Chimaev powraca także po raz pierwszy od września 2022 r., kiedy pokonał byłego mistrza Kamaru Usmana dla UD. Co więcej, w swoim czasie, w 2021 r., był bliski przejścia na emeryturę ze względu na utrzymujące się objawy Covid-19. Ku zaskoczeniu swoich obserwujących, ogłosił to nawet w mediach społecznościowych. Ale Dana White rozmawiał z nim i przekonał go, aby kontynuował. „A to oznacza, że Khamzat nie odchodzi, ZOSTAJE I BĘDZIE WALCZYĆ DO KOŃCA!”– wykrzyknął ówczesny przywódca.

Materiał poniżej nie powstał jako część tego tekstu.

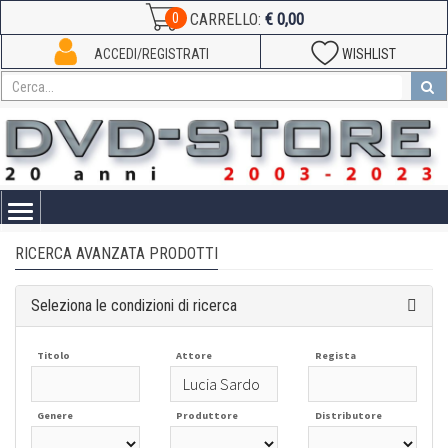
€ 0,00
0
CARRELLO:
ACCEDI/REGISTRATI
WISHLIST
Toggle
navigation
RICERCA AVANZATA PRODOTTI
Seleziona le condizioni di ricerca
Titolo
Attore
Regista
Genere
Produttore
Distributore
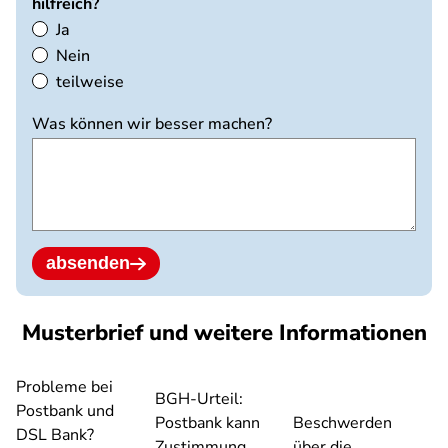
hilfreich?
Ja
Nein
teilweise
Was können wir besser machen?
absenden
Musterbrief und weitere Informationen
Probleme bei
BGH-Urteil:
Postbank und
Postbank kann
Beschwerden
DSL Bank?
Zustimmung
über die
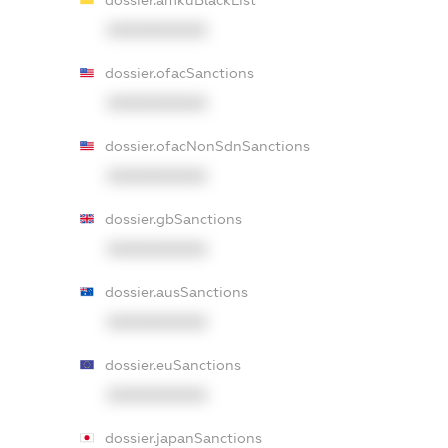
dossier.amkuBlackList
XXXXXXXXXX
dossier.ofacSanctions
XXXXXXXXXX
dossier.ofacNonSdnSanctions
XXXXXXXXXX
dossier.gbSanctions
XXXXXXXXXX
dossier.ausSanctions
XXXXXXXXXX
dossier.euSanctions
XXXXXXXXXX
dossier.japanSanctions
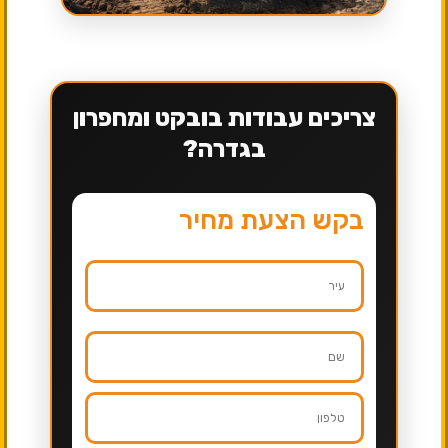
צריכים עבודות בובקט ומחפרון
בגדרה?
בקש הצעת מחיר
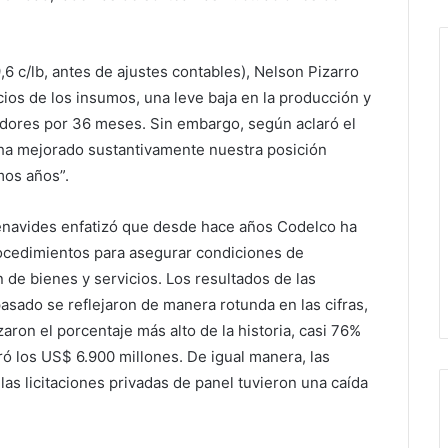
9,6 c/lb, antes de ajustes contables), Nelson Pizarro
cios de los insumos, una leve baja en la producción y
jadores por 36 meses. Sin embargo, según aclaró el
, ha mejorado sustantivamente nuestra posición
imos años”.
Benavides enfatizó que desde hace años Codelco ha
ocedimientos para asegurar condiciones de
 de bienes y servicios. Los resultados de las
asado se reflejaron de manera rotunda en las cifras,
zaron el porcentaje más alto de la historia, casi 76%
ó los US$ 6.900 millones. De igual manera, las
las licitaciones privadas de panel tuvieron una caída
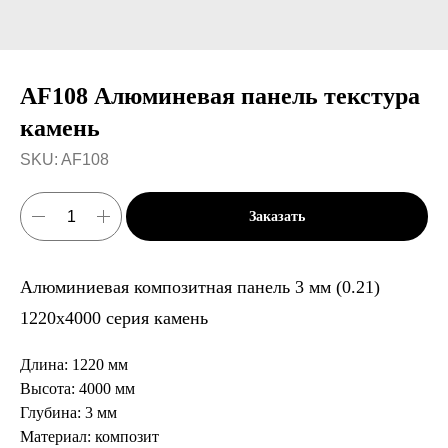
AF108 Алюминевая панель текстура
камень
SKU:
AF108
Заказать
Алюминиевая композитная панель 3 мм (0.21)
1220х4000 серия камень
Длина: 1220 мм
Высота: 4000 мм
Глубина: 3 мм
Материал: композит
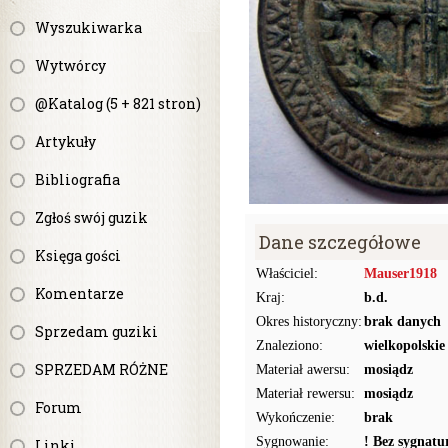
Wyszukiwarka
Wytwórcy
@Katalog (5 + 821 stron)
Artykuły
Bibliografia
Zgłoś swój guzik
Dane szczegółowe
Księga gości
Właściciel:
Mauser1918
Komentarze
Kraj:
b.d.
Okres historyczny:
brak danych
Sprzedam guziki
Znaleziono:
wielkopolskie
SPRZEDAM RÓŻNE
Materiał awersu:
mosiądz
Materiał rewersu:
mosiądz
Forum
Wykończenie:
brak
Sygnowanie:
! Bez sygnat
Linki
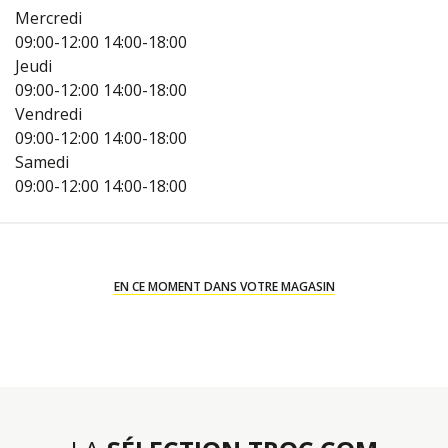
Mercredi
09:00-12:00
14:00-18:00
Jeudi
09:00-12:00
14:00-18:00
Vendredi
09:00-12:00
14:00-18:00
Samedi
09:00-12:00
14:00-18:00
EN CE MOMENT DANS VOTRE MAGASIN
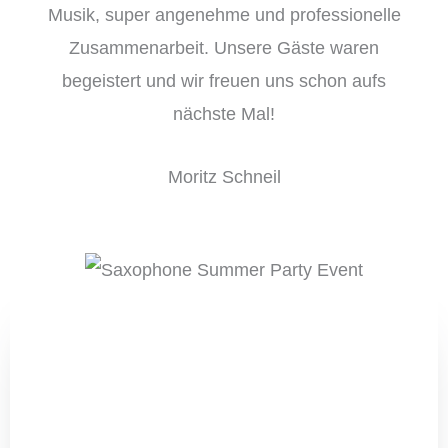
Musik, super angenehme und professionelle
Zusammenarbeit. Unsere Gäste waren
begeistert und wir freuen uns schon aufs
nächste Mal!
Moritz Schneil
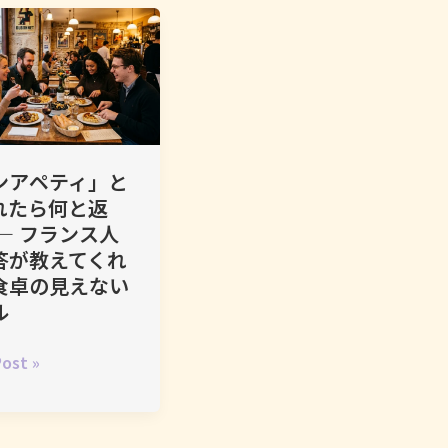
,
embouche…
ンアペティ」と
れたら何と返
 ― フランス人
答が教えてくれ
食卓の見えない
ル
ost »
r、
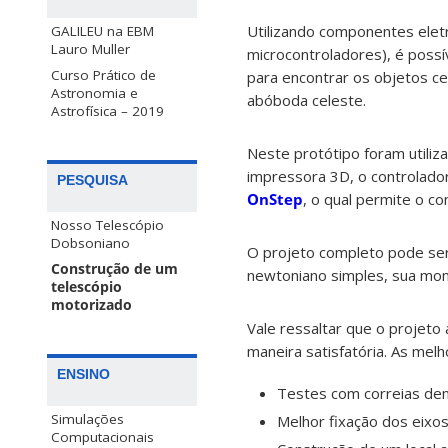
Utilizando componentes elet
GALILEU na EBM
Lauro Muller
microcontroladores), é poss
Curso Prático de
para encontrar os objetos c
Astronomia e
abóboda celeste.
Astrofísica – 2019
Neste protótipo foram utili
impressora 3D, o controlado
PESQUISA
OnStep
, o qual permite o co
Nosso Telescópio
Dobsoniano
O projeto completo pode se
Construção de um
newtoniano simples, sua mon
telescópio
motorizado
Vale ressaltar que o projeto
maneira satisfatória. As melh
ENSINO
Testes com correias de
Simulações
Melhor fixação dos eixo
Computacionais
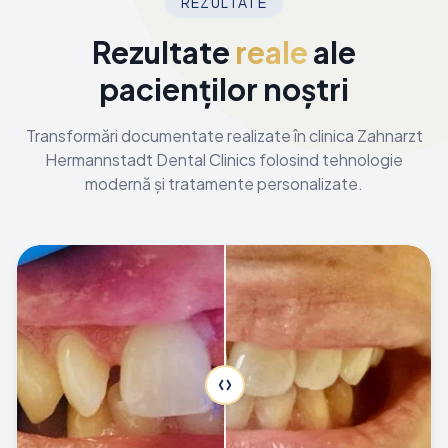
REZULTATE
Rezultate
reale
ale
pacienților noștri
Transformări documentate realizate în clinica Zahnarzt
Hermannstadt Dental Clinics folosind tehnologie
modernă și tratamente personalizate.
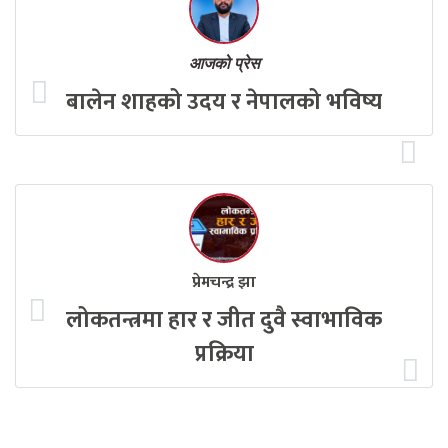
आजको प्रेस
बालेन शाहको उदय र नेपालको भविष्य
प्रेमचन्द्र झा
लोकतन्त्रमा हार र जीत दुवै स्वाभाविक
प्रक्रिया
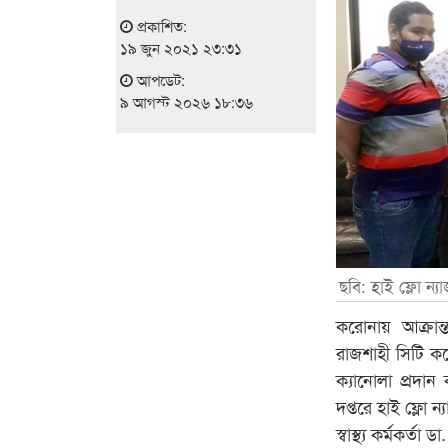
প্রকাশিত:
১৯ জুন ২০২১ ২৩:৩১
আপডেট:
৯ আগস্ট ২০২৬ ১৮:৩৬
ছবি: হাই ফ্লো ন্যা
করোনায় আক্রান
রাজশাহী সিটি কর
ক্যানোলা প্রদ
দপ্তরে হাই ফ্লো 
স্বাস্থ্য কর্মকর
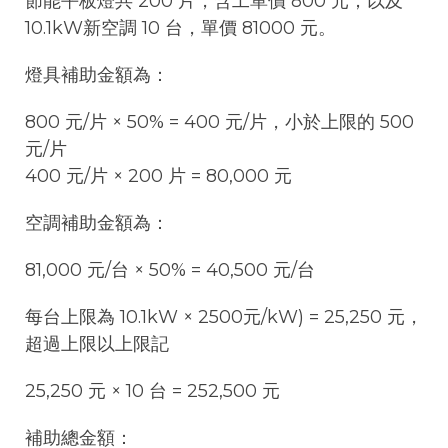
節能平板燈共 200 片，含工單價 800 元；以及
10.1kW新空調 10 台，單價 81000 元。
燈具補助金額為：
800 元/片 × 50% = 400 元/片，小於上限的 500
元/片
400 元/片 × 200 片 = 80,000 元
空調補助金額為：
81,000 元/台 × 50% = 40,500 元/台
每台上限為 10.1kW × 2500元/kW) = 25,250 元，
超過上限以上限記
25,250 元 × 10 台 = 252,500 元
補助總金額：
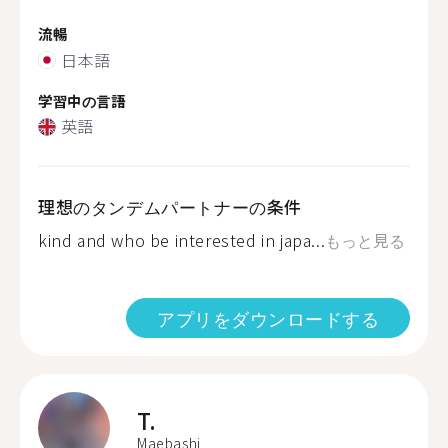
流暢
日本語
学習中の言語
英語
理想のタンデムパートナーの条件
kind and who be interested in japa...
もっと見る
アプリをダウンロードする
T.
Maebashi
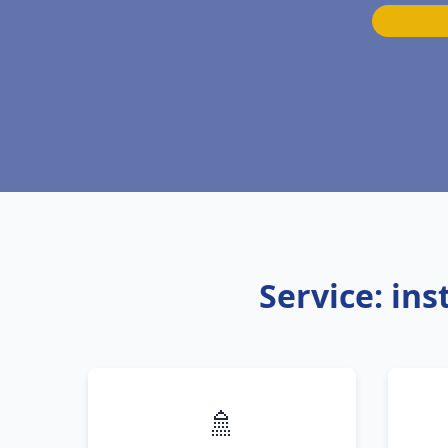
Service: in
🚿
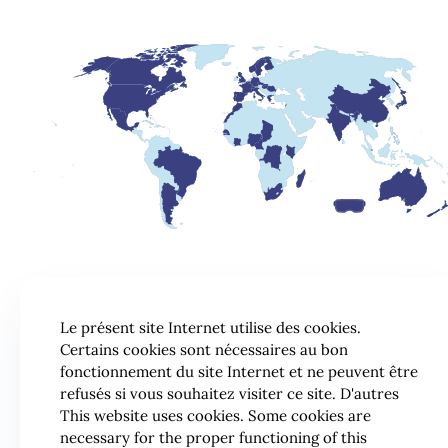
Le présent site Internet utilise des cookies.
Certains cookies sont nécessaires au bon
fonctionnement du site Internet et ne peuvent être
refusés si vous souhaitez visiter ce site. D'autres
This website uses cookies. Some cookies are
necessary for the proper functioning of this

„The Reaper” Whitakker ze swojej strony ma niesamowitą równowagę w swojej karierze i właśnie wygrał na UFC 298 Ilia Topuria przeciwko Volkanovskiemu przeciwko Paulo Costie z UD.
To będzie kolejny papierek lakmusowy w wadze średniej dla Chimaeva. Awansował z wagi półśredniej, aby spotkać się z Usmanem i pokonać go z większej na mniejszą. Swe zmierzy jednego z „twardych” zawodników i przetestuje, czy może być pretendentem do pasa.